Но несладкая вдовья доля – одной растить двух малых. Остался Алексей в станице.
Конец войне. Подоспела засуха. Спасали только кукурузные лепешки. В тот день Мария взяла с тока два початка кукурузы. Видела это соседка. И уже вечером пришел в их придавленный бедою, притихший дом участковый Колокольня: «Собирайся в район!»
«Что ж ей-то идти? – сказал Алексей. – А ребятишки как? Пойду уж я-то».
Дали ему по числу початков, два года. Валил лес в Сибири. Ломил уголек в шахте. Не роптал на судьбу. И выжил. Но никогда не рассказывал о том, что видел.
Мария ждала, билась с жизнью один на один.

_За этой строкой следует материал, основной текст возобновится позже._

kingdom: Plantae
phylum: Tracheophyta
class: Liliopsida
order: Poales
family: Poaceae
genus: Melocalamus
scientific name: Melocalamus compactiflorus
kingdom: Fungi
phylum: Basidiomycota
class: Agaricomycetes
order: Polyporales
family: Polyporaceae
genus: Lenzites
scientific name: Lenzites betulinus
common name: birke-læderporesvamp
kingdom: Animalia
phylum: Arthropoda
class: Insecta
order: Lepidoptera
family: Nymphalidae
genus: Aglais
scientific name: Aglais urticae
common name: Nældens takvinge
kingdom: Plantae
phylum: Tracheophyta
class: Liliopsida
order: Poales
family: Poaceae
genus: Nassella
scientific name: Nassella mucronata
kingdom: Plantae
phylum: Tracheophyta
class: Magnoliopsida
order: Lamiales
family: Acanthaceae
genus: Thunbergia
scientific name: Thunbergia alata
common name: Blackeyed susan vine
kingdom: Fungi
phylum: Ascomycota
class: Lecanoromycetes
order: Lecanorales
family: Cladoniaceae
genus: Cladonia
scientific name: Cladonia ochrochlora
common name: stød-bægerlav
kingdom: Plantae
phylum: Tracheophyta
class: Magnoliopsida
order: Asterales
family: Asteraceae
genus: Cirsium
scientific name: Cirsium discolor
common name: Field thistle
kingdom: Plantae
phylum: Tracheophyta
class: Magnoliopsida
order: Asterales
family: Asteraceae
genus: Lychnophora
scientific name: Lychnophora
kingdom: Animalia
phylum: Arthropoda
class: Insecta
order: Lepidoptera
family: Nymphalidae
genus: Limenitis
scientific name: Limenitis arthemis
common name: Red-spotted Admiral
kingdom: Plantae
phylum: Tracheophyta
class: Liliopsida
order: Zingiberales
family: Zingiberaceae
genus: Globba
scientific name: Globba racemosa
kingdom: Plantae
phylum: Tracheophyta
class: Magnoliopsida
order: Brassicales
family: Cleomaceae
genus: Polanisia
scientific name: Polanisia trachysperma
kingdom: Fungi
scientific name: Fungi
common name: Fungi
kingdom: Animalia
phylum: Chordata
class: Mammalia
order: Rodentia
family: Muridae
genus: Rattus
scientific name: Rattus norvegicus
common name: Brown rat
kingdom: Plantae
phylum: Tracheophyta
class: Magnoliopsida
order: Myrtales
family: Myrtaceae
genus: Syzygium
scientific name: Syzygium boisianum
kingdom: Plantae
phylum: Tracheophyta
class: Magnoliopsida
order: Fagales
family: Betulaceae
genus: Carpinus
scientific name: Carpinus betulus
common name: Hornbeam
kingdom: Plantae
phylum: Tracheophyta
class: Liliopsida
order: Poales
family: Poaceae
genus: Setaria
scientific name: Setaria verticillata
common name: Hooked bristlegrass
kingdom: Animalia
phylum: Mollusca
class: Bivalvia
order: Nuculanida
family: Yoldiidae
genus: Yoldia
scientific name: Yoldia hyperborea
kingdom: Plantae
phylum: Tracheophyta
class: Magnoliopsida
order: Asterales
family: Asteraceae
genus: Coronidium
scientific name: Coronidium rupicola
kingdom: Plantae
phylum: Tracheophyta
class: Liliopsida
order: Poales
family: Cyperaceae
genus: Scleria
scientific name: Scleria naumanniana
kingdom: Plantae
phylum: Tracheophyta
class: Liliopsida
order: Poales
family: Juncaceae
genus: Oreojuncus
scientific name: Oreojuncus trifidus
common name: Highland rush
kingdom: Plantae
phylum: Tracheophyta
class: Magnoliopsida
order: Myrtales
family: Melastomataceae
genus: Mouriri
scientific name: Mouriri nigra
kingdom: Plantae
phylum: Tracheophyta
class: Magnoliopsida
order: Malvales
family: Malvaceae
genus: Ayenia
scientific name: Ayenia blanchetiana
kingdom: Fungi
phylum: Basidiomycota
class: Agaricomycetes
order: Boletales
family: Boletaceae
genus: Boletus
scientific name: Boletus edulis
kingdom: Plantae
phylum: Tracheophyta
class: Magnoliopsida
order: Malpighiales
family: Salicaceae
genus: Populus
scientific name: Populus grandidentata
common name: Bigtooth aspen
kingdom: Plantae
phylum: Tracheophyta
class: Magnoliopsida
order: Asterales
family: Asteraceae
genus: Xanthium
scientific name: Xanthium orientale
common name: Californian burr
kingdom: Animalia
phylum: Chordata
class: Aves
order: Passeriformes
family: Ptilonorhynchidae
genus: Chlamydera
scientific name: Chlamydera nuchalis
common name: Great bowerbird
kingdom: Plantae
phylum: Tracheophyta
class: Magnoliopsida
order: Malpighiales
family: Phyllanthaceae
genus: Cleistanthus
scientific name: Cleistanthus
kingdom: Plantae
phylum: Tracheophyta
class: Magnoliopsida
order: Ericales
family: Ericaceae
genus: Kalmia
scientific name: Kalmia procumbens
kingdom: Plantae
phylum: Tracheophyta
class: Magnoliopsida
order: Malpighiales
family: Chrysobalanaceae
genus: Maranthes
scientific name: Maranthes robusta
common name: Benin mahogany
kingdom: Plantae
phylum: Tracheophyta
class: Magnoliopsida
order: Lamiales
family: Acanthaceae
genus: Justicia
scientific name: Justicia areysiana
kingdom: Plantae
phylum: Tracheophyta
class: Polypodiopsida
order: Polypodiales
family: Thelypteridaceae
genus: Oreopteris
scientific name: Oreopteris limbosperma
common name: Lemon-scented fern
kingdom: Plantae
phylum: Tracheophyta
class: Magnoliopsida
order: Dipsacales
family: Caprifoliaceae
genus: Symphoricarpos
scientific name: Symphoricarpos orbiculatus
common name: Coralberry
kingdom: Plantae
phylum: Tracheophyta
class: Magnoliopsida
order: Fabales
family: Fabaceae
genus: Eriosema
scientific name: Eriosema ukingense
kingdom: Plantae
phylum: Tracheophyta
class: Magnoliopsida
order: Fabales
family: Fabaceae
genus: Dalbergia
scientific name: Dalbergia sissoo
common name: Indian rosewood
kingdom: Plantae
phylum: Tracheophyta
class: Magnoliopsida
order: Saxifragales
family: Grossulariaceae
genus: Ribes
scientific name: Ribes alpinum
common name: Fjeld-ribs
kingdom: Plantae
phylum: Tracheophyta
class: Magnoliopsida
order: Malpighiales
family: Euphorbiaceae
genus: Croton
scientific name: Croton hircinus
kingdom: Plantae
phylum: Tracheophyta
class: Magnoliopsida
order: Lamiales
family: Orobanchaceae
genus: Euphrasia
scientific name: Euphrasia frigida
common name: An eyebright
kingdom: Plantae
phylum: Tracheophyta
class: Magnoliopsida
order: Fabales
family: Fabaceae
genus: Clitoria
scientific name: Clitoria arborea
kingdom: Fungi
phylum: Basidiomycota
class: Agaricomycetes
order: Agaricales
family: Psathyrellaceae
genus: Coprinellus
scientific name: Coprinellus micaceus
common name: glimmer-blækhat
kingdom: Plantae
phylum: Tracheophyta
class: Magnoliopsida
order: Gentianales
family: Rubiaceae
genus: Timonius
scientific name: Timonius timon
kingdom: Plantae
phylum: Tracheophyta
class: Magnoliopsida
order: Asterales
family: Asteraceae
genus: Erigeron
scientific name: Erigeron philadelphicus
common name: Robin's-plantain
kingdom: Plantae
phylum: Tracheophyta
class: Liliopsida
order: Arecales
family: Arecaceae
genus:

Тут и показала себя казачья родня. Старшая сестра Катька за долг забрала со двора у вдовы последние кизяки и кукурузные бодыли, которыми зимой топили печь.
И пришлось бы зимовать в совсем нетопленой хате, да спасибо председателю колхоза – разрешил брать опилки, обрезки и стружку на пилораме. Ходила вдова и в поле. Резала зимой сухой примороженный бурьян на растопку.
Алексей вернулся по весне. Бледный до синевы. Худющий. Одни глаза да уши торчком. До позднего вечера сидел в их покосившейся мазанке, слушал рассказы жены и пришедшего в гости однополчанина, безногого инвалида Кости Бублика.
А наутро встал с лежанки и пошел через улицу в просторный дом – в гости к родственничкам. Шел быстро, хмурясь и на ходу размахивая зачугуневшими кулаками.
Мария возилась у печки с горшками, когда запыхавшаяся соседская девчонка бешено забарабанила в дверь: «Теть Марусь! Дядя Алексей Гришку убивает…».
Во дворе у сестры хриплый лай рвущегося с цепи кобеля. На земле зятево окровавленное лицо.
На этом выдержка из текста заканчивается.